Taking the entries below from the top, restate each line exactly and end with the line containing "I’ll have sauerkraut".

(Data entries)
'''

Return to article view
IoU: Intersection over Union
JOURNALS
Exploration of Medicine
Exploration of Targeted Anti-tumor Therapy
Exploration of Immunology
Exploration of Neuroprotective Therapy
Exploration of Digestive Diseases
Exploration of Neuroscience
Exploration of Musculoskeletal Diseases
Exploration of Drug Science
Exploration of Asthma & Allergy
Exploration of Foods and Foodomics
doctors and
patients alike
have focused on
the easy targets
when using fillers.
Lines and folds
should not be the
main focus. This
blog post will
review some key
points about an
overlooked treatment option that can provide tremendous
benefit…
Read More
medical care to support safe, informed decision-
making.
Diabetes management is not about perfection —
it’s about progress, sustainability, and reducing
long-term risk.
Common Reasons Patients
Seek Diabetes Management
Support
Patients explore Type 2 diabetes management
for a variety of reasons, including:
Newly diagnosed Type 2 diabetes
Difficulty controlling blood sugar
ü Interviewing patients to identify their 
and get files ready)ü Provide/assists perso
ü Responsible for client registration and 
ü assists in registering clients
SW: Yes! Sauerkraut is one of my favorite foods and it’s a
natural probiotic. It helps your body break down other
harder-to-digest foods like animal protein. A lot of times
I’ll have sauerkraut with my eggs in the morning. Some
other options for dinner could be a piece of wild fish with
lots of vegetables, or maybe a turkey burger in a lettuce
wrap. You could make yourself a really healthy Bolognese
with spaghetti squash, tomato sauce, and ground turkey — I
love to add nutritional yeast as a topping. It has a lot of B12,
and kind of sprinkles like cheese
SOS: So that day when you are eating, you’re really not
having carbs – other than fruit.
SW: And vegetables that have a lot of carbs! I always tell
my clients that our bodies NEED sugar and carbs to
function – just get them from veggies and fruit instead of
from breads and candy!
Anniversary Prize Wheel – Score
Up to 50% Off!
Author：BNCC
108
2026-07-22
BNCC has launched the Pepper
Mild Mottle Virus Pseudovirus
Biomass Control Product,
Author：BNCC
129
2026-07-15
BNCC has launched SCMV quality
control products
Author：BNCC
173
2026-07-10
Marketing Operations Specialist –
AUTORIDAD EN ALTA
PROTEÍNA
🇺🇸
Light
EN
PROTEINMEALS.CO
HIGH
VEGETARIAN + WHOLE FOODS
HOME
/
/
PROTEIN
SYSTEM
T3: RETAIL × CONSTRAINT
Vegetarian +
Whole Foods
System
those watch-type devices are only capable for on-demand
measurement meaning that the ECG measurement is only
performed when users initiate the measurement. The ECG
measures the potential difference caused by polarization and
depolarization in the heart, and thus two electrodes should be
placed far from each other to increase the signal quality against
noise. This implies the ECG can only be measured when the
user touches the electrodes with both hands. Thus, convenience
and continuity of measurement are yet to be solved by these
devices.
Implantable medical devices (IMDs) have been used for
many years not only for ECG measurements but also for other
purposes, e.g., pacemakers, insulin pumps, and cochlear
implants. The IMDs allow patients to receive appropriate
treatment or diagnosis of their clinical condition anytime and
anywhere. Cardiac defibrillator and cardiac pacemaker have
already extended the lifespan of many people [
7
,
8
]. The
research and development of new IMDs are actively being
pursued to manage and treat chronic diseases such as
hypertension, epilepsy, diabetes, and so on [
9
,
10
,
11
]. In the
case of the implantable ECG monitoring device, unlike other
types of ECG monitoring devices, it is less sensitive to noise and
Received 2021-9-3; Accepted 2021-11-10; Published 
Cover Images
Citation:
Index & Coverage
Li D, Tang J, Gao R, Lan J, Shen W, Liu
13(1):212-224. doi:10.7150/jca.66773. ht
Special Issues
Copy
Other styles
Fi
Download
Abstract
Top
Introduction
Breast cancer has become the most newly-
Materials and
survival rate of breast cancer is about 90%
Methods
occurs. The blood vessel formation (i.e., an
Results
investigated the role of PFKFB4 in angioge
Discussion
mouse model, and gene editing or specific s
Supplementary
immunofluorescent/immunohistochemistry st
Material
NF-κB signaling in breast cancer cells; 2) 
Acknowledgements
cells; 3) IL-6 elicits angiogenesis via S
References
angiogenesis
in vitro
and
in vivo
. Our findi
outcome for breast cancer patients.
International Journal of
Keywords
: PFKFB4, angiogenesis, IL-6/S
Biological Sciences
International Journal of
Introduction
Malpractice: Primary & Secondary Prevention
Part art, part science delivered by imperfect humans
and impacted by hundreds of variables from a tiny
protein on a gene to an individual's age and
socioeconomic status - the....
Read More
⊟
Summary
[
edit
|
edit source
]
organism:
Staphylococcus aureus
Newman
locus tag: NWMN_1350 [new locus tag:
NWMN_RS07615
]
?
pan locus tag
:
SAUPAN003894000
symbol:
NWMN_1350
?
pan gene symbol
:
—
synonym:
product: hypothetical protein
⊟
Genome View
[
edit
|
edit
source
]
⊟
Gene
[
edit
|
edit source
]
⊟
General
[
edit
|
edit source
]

'''

ANSWER TO THIS PROBLEM:
Return to article view
IoU: Intersection over Union
JOURNALS
Exploration of Medicine
Exploration of Targeted Anti-tumor Therapy
Exploration of Immunology
Exploration of Neuroprotective Therapy
Exploration of Digestive Diseases
Exploration of Neuroscience
Exploration of Musculoskeletal Diseases
Exploration of Drug Science
Exploration of Asthma & Allergy
Exploration of Foods and Foodomics
doctors and
patients alike
have focused on
the easy targets
when using fillers.
Lines and folds
should not be the
main focus. This
blog post will
review some key
points about an
overlooked treatment option that can provide tremendous
benefit…
Read More
medical care to support safe, informed decision-
making.
Diabetes management is not about perfection —
it’s about progress, sustainability, and reducing
long-term risk.
Common Reasons Patients
Seek Diabetes Management
Support
Patients explore Type 2 diabetes management
for a variety of reasons, including:
Newly diagnosed Type 2 diabetes
Difficulty controlling blood sugar
ü Interviewing patients to identify their 
and get files ready)ü Provide/assists perso
ü Responsible for client registration and 
ü assists in registering clients
SW: Yes! Sauerkraut is one of my favorite foods and it’s a
natural probiotic. It helps your body break down other
harder-to-digest foods like animal protein. A lot of times
I’ll have sauerkraut with my eggs in the morning. Some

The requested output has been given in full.